— BEGIN TEXT PASSAGE —
Year 540 (DXL) was a leap year starting on Sunday of the Julian calendar. In the Roman Empire, it was known as the Year of the Consulship of Iustinus without colleague (or, less frequently, year 1293 Ab urbe condita). The denomination 540 for this year has been used since the early medieval period, when the Anno Domini calendar era became the prevalent method in Europe for naming years.

Events 
 By place 

 Byzantine Empire 
 Emperor Justinian I offers to make peace with Vitiges, but Belisarius refuses to transmit the message. The Ostrogoths then offer to support Belisarius as emperor of the West.
 May – Gothic War: Belisarius conquers Mediolanum (modern Milan) and the Gothic capital Ravenna. Vitiges and his wife Matasuntha are taken as captives to Constantinople. 
 Belisarius consolidates Italy and begins mopping-up operations, capturing the Gothic fortifications. The cities Ticinum and Verona north of River Po remain in Gothic hands. 
 Ildibad succeeds Vitiges as king of the Ostrogoths, and installs his nephew Totila as commander of the Gothic army. He recaptures Venetia and Liguria in Northern Italy.

 Europe 
 In Britain various kingdoms are united by a ruler (High King) or overlord, while wars are fought between others.
 King Custennin ap Cado is deposed, and returns to Dumnonia in the south-west of Great Britain.

 Persia 
 King Khosrau I, jealous of Justinian's victories in the West, receives an embassy from the Ostrogoths at Ctesiphon, urging him to act before the Byzantines become too powerful.
 Khosrau I breaks the Eternal Peace after eight years. The Persian army marches up the River Euphrates, and follows a path to extract tributes from towns along the way to Antioch.
— END TEXT PASSAGE —
REQUIREMENTS
Answer these questions from the text on the year 540:
1. In which month did Belisarius conquer Mediolanum and Ravenna?
2. Whom did Ildibad install as commander of the Gothic army?
3. After how many years did Khosrau I break the Eternal Peace?
The records after this point come from a separate source unrelated to the text on the year 540.
— BEGIN EXTRACTED INFORMATION —
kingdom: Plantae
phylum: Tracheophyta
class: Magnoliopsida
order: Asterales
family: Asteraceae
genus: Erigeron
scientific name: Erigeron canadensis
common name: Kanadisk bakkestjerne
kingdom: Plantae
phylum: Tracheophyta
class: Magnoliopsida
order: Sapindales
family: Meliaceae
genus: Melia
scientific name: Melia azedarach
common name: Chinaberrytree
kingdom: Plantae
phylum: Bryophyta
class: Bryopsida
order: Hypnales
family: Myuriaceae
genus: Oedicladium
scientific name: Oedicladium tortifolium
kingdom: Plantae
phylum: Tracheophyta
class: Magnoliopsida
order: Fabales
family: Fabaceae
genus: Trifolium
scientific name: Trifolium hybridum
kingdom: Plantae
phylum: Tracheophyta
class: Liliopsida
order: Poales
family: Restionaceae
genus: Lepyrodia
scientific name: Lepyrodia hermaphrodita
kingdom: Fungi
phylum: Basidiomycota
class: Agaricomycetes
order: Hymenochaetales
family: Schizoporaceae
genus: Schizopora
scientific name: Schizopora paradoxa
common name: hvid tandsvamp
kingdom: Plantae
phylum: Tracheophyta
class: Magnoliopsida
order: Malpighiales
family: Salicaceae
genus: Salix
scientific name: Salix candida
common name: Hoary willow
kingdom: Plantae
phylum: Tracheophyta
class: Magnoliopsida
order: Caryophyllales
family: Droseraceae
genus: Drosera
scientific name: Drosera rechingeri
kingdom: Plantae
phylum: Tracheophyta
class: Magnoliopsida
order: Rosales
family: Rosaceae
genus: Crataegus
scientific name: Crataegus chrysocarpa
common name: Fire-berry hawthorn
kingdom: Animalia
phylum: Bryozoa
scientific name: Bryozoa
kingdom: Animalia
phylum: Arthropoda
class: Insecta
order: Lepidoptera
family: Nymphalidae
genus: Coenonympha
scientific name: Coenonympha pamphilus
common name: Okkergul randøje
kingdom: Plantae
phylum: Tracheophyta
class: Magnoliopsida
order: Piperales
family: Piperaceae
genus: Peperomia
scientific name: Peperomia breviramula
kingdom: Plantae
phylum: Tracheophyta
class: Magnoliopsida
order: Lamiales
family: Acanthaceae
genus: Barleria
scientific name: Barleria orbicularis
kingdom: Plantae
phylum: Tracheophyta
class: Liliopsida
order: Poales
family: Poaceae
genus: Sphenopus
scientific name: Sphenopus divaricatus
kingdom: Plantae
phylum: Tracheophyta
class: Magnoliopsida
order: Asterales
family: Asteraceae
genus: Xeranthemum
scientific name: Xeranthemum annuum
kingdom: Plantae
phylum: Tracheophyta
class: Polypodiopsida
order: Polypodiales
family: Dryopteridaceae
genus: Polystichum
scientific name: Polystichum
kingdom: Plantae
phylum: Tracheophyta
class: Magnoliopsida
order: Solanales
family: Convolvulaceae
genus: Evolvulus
— END EXTRACTED INFORMATION —
ANSWER TO THE EXERCISE
1. May
2. His nephew Totila
3. Eight years